HOW TO COMPLETE THIS TASK:
Write out each of the lines below verbatim, preserving their order and line breaks.

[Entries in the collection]
*** Block opens ***

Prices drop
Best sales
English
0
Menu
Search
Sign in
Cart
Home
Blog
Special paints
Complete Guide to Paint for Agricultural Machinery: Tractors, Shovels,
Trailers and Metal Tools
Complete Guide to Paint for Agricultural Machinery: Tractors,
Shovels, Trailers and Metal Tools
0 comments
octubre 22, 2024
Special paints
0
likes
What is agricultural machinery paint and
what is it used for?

*** Block closes ***

OUTPUT BELOW:
Prices drop
Best sales
English
0
Menu
Search
Sign in
Cart
Home
Blog
Special paints
Complete Guide to Paint for Agricultural Machinery: Tractors, Shovels,
Trailers and Metal Tools
Complete Guide to Paint for Agricultural Machinery: Tractors,
Shovels, Trailers and Metal Tools
0 comments
octubre 22, 2024
Special paints
0
likes
What is agricultural machinery paint and
what is it used for?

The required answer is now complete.